- _Request A_:
In the listing, rewrite the part that opens with the line containing "List the series" and runs through the end of the listing, replacing "series" with "lines" and leaving everything else unchanged. Leave the pictures out of your answer.
Provided text below:
Off Land
(Drone Variations) Vol. II

2015

 

 

 

 

Ambient ≠ Drone (Or: Drone Is The Message)

Drone Variations Vol. II is the second constituent of a planned three-volume series of alternative versions and reworked B-sides by Boston-based Ambient/Drone artist Tim Dwyer aka Off Land. This volume is specifically dedicated to 2013’s Tidewater Pulse, released on Keith Downey’s Psychonavigation Records. Drone Variations Vol. II meanwhile is self-released by the artist in November 2015, comprises nine tracks and can be streamed and purchased at Off Land’s Bandcamp page. As the concept of the three-volume series and the focus on iterations and reworks suggests, this work is specifically made for the fans of Off Land. The way these tracks appear on the remix album maybe was not meant to be, or else these outings would have been the original mixes after all. Then again, this is most certainly not just a compendium of recycled chromodynamics. In fact, the avulsions and estuaries presented in these mixes make for comprehensible alternative views onto the originals. The track titles remain the same, but they now appear in brackets to signify the alteration. The intention is freely given away by the artist: ”These drone variation mixes take the original tracks and re-work them to create a deeper sound experience.” At the same time, they come with a price: reduction. Nowadays, Ambient and Drone are either mixed up or willfully entangled, and nobody is to blame really. Tim Dwyer has a stricter policy regarding Drone that goes back to the original – most often guitar-based – quiltings of the late 70’s and early 80’s. Not much shall divert or distract the listener. The purified core must be aurally visible at all times. Here, then, is a closer look at three of the nine tracks and Off Land’s approach and strategy as I perceive them.
End of Provided text.
Entries supplied below:
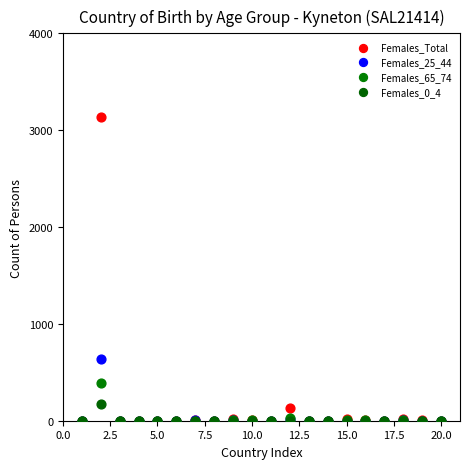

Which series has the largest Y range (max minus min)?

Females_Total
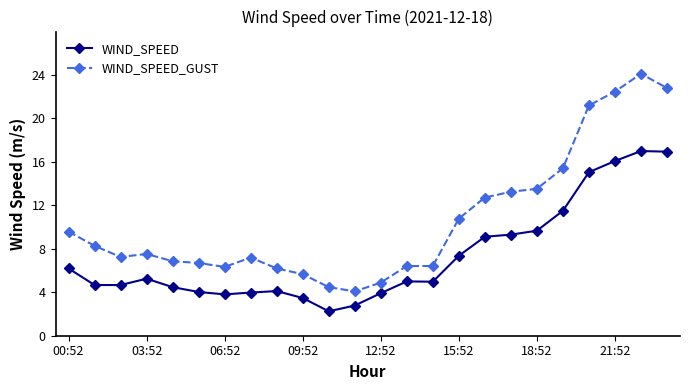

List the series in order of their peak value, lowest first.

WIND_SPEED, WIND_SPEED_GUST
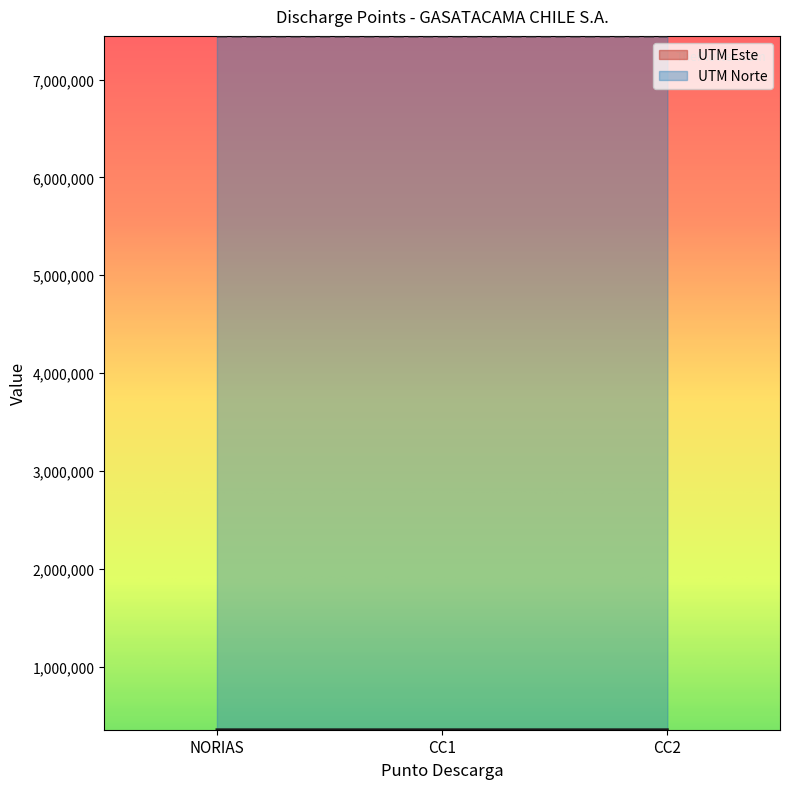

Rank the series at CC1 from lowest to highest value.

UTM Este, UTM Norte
End of Entries supplied.
- _Request B_:
Which numbers are written in digits in the review paragraph that begins "Drone Variations Vol. II is the second constituent"? List all of them.

- _Exercise solution A_:
List the lines in order of their peak value, lowest first.

WIND_SPEED, WIND_SPEED_GUST

Rank the lines at CC1 from lowest to highest value.

UTM Este, UTM Norte

- _Exercise solution B_:
- 2013 (in "2013's Tidewater Pulse")
- 2015 (in "November 2015")
- 70 (in "the late 70's")
- 80 (in "early 80's")